__TASK TO CARRY OUT__
Reproduce the section of the listing that begins at the line containing "of $136,400; and" and finishes at the line containing "physical plant improvements;". Include both end lines and nothing beyond them.
═══ DATA FOR THIS EXERCISE
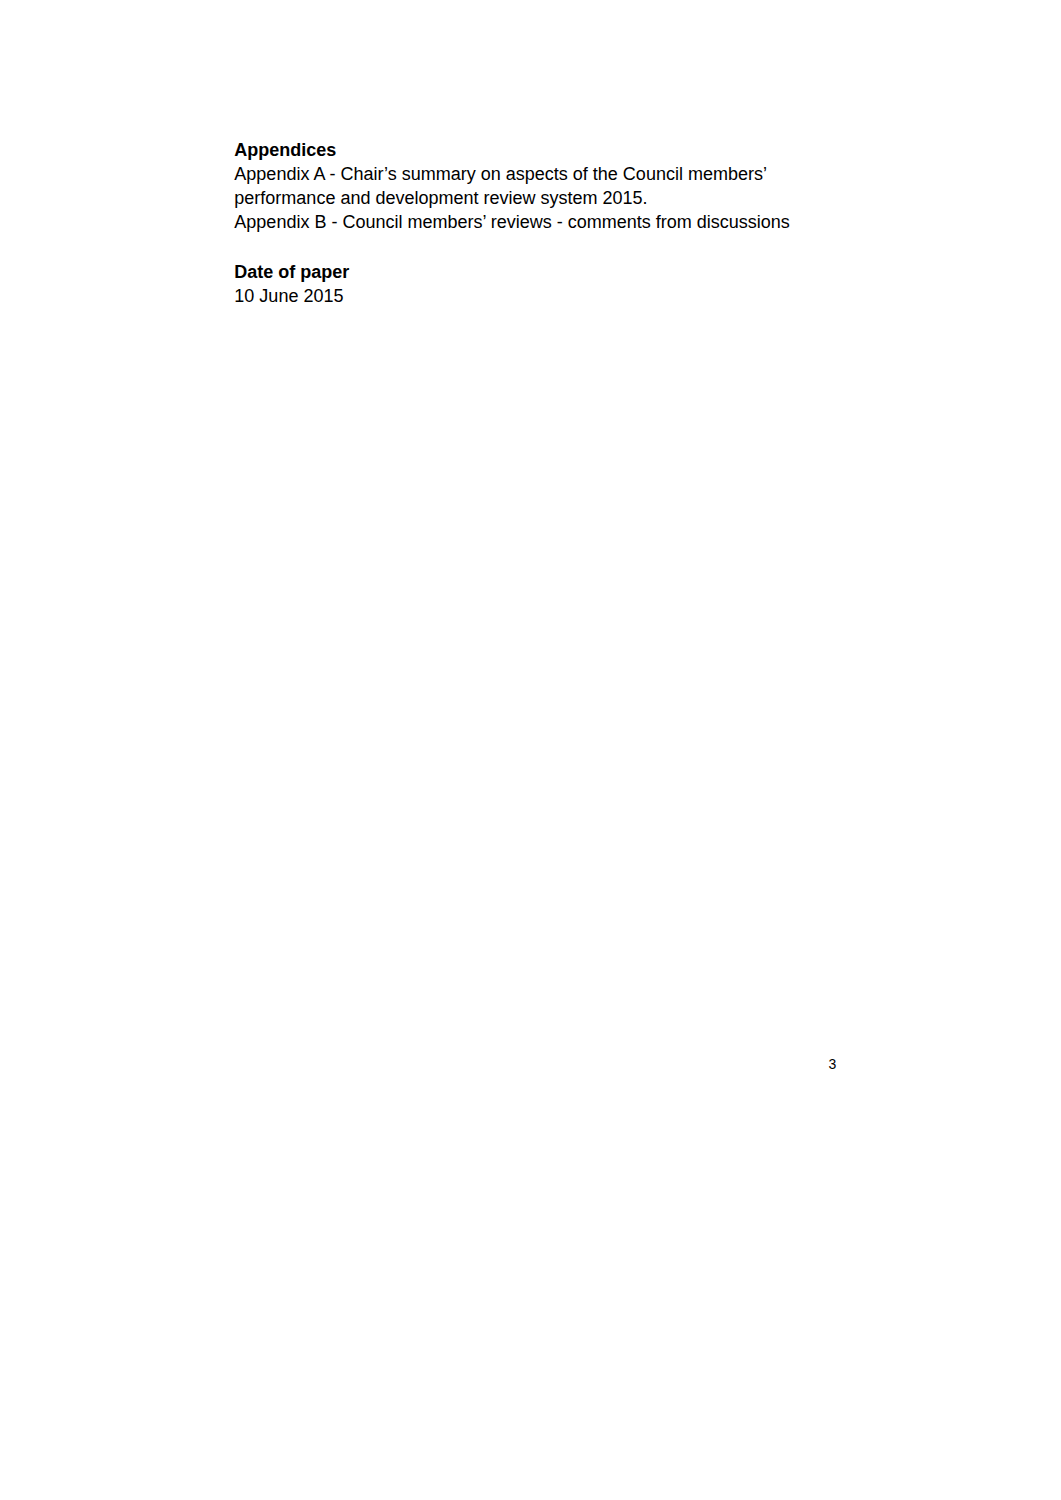Appendices
Appendix A - Chair’s summary on aspects of the Council members’ performance and development review system 2015.
Appendix B - Council members’ reviews - comments from discussions
Date of paper
10 June 2015
3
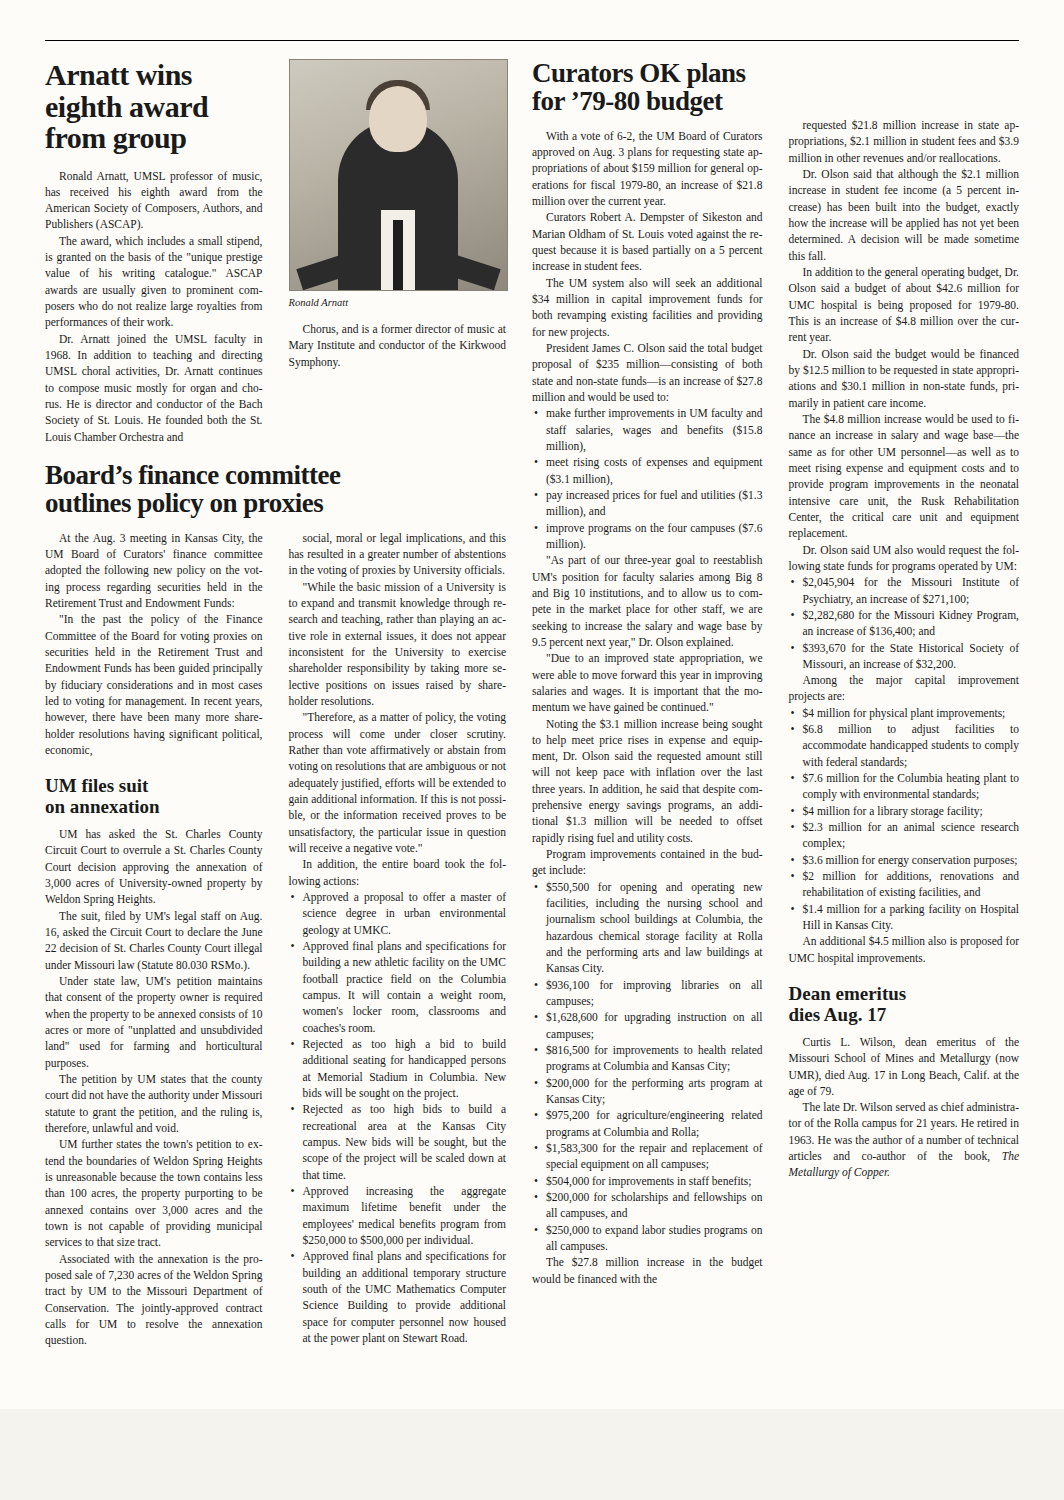Arnatt wins
eighth award
from group
Ronald Arnatt, UMSL professor of music, has received his eighth award from the American Society of Composers, Authors, and Publishers (ASCAP).
The award, which includes a small stipend, is granted on the basis of the "unique prestige value of his writing catalogue." ASCAP awards are usually given to prominent composers who do not realize large royalties from performances of their work.
Dr. Arnatt joined the UMSL faculty in 1968. In addition to teaching and directing UMSL choral activities, Dr. Arnatt continues to compose music mostly for organ and chorus. He is director and conductor of the Bach Society of St. Louis. He founded both the St. Louis Chamber Orchestra and
Ronald Arnatt
Chorus, and is a former director of music at Mary Institute and conductor of the Kirkwood Symphony.
Board’s finance committee
outlines policy on proxies
At the Aug. 3 meeting in Kansas City, the UM Board of Curators' finance committee adopted the following new policy on the voting process regarding securities held in the Retirement Trust and Endowment Funds:
"In the past the policy of the Finance Committee of the Board for voting proxies on securities held in the Retirement Trust and Endowment Funds has been guided principally by fiduciary considerations and in most cases led to voting for management. In recent years, however, there have been many more shareholder resolutions having significant political, economic,
UM files suit
on annexation
UM has asked the St. Charles County Circuit Court to overrule a St. Charles County Court decision approving the annexation of 3,000 acres of University-owned property by Weldon Spring Heights.
The suit, filed by UM's legal staff on Aug. 16, asked the Circuit Court to declare the June 22 decision of St. Charles County Court illegal under Missouri law (Statute 80.030 RSMo.).
Under state law, UM's petition maintains that consent of the property owner is required when the property to be annexed consists of 10 acres or more of "unplatted and unsubdivided land" used for farming and horticultural purposes.
The petition by UM states that the county court did not have the authority under Missouri statute to grant the petition, and the ruling is, therefore, unlawful and void.
UM further states the town's petition to extend the boundaries of Weldon Spring Heights is unreasonable because the town contains less than 100 acres, the property purporting to be annexed contains over 3,000 acres and the town is not capable of providing municipal services to that size tract.
Associated with the annexation is the proposed sale of 7,230 acres of the Weldon Spring tract by UM to the Missouri Department of Conservation. The jointly-approved contract calls for UM to resolve the annexation question.
social, moral or legal implications, and this has resulted in a greater number of abstentions in the voting of proxies by University officials.
"While the basic mission of a University is to expand and transmit knowledge through research and teaching, rather than playing an active role in external issues, it does not appear inconsistent for the University to exercise shareholder responsibility by taking more selective positions on issues raised by shareholder resolutions.
"Therefore, as a matter of policy, the voting process will come under closer scrutiny. Rather than vote affirmatively or abstain from voting on resolutions that are ambiguous or not adequately justified, efforts will be extended to gain additional information. If this is not possible, or the information received proves to be unsatisfactory, the particular issue in question will receive a negative vote."
In addition, the entire board took the following actions:
Approved a proposal to offer a master of science degree in urban environmental geology at UMKC.
Approved final plans and specifications for building a new athletic facility on the UMC football practice field on the Columbia campus. It will contain a weight room, women's locker room, classrooms and coaches's room.
Rejected as too high a bid to build additional seating for handicapped persons at Memorial Stadium in Columbia. New bids will be sought on the project.
Rejected as too high bids to build a recreational area at the Kansas City campus. New bids will be sought, but the scope of the project will be scaled down at that time.
Approved increasing the aggregate maximum lifetime benefit under the employees' medical benefits program from $250,000 to $500,000 per individual.
Approved final plans and specifications for building an additional temporary structure south of the UMC Mathematics Computer Science Building to provide additional space for computer personnel now housed at the power plant on Stewart Road.
Curators OK plans
for ’79-80 budget
With a vote of 6-2, the UM Board of Curators approved on Aug. 3 plans for requesting state appropriations of about $159 million for general operations for fiscal 1979-80, an increase of $21.8 million over the current year.
Curators Robert A. Dempster of Sikeston and Marian Oldham of St. Louis voted against the request because it is based partially on a 5 percent increase in student fees.
The UM system also will seek an additional $34 million in capital improvement funds for both revamping existing facilities and providing for new projects.
President James C. Olson said the total budget proposal of $235 million—consisting of both state and non-state funds—is an increase of $27.8 million and would be used to:
make further improvements in UM faculty and staff salaries, wages and benefits ($15.8 million),
meet rising costs of expenses and equipment ($3.1 million),
pay increased prices for fuel and utilities ($1.3 million), and
improve programs on the four campuses ($7.6 million).
"As part of our three-year goal to reestablish UM's position for faculty salaries among Big 8 and Big 10 institutions, and to allow us to compete in the market place for other staff, we are seeking to increase the salary and wage base by 9.5 percent next year," Dr. Olson explained.
"Due to an improved state appropriation, we were able to move forward this year in improving salaries and wages. It is important that the momentum we have gained be continued."
Noting the $3.1 million increase being sought to help meet price rises in expense and equipment, Dr. Olson said the requested amount still will not keep pace with inflation over the last three years. In addition, he said that despite comprehensive energy savings programs, an additional $1.3 million will be needed to offset rapidly rising fuel and utility costs.
Program improvements contained in the budget include:
$550,500 for opening and operating new facilities, including the nursing school and journalism school buildings at Columbia, the hazardous chemical storage facility at Rolla and the performing arts and law buildings at Kansas City.
$936,100 for improving libraries on all campuses;
$1,628,600 for upgrading instruction on all campuses;
$816,500 for improvements to health related programs at Columbia and Kansas City;
$200,000 for the performing arts program at Kansas City;
$975,200 for agriculture/engineering related programs at Columbia and Rolla;
$1,583,300 for the repair and replacement of special equipment on all campuses;
$504,000 for improvements in staff benefits;
$200,000 for scholarships and fellowships on all campuses, and
$250,000 to expand labor studies programs on all campuses.
The $27.8 million increase in the budget would be financed with the
requested $21.8 million increase in state appropriations, $2.1 million in student fees and $3.9 million in other revenues and/or reallocations.
Dr. Olson said that although the $2.1 million increase in student fee income (a 5 percent increase) has been built into the budget, exactly how the increase will be applied has not yet been determined. A decision will be made sometime this fall.
In addition to the general operating budget, Dr. Olson said a budget of about $42.6 million for UMC hospital is being proposed for 1979-80. This is an increase of $4.8 million over the current year.
Dr. Olson said the budget would be financed by $12.5 million to be requested in state appropriations and $30.1 million in non-state funds, primarily in patient care income.
The $4.8 million increase would be used to finance an increase in salary and wage base—the same as for other UM personnel—as well as to meet rising expense and equipment costs and to provide program improvements in the neonatal intensive care unit, the Rusk Rehabilitation Center, the critical care unit and equipment replacement.
Dr. Olson said UM also would request the following state funds for programs operated by UM:
$2,045,904 for the Missouri Institute of Psychiatry, an increase of $271,100;
$2,282,680 for the Missouri Kidney Program, an increase of $136,400; and
$393,670 for the State Historical Society of Missouri, an increase of $32,200.
Among the major capital improvement projects are:
$4 million for physical plant improvements;
$6.8 million to adjust facilities to accommodate handicapped students to comply with federal standards;
$7.6 million for the Columbia heating plant to comply with environmental standards;
$4 million for a library storage facility;
$2.3 million for an animal science research complex;
$3.6 million for energy conservation purposes;
$2 million for additions, renovations and rehabilitation of existing facilities, and
$1.4 million for a parking facility on Hospital Hill in Kansas City.
An additional $4.5 million also is proposed for UMC hospital improvements.
Dean emeritus
dies Aug. 17
Curtis L. Wilson, dean emeritus of the Missouri School of Mines and Metallurgy (now UMR), died Aug. 17 in Long Beach, Calif. at the age of 79.
The late Dr. Wilson served as chief administrator of the Rolla campus for 21 years. He retired in 1963. He was the author of a number of technical articles and co-author of the book, The Metallurgy of Copper.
══════
__EXERCISE ANSWER__
$2,282,680 for the Missouri Kidney Program, an increase of $136,400; and
$393,670 for the State Historical Society of Missouri, an increase of $32,200.
Among the major capital improvement projects are:
$4 million for physical plant improvements;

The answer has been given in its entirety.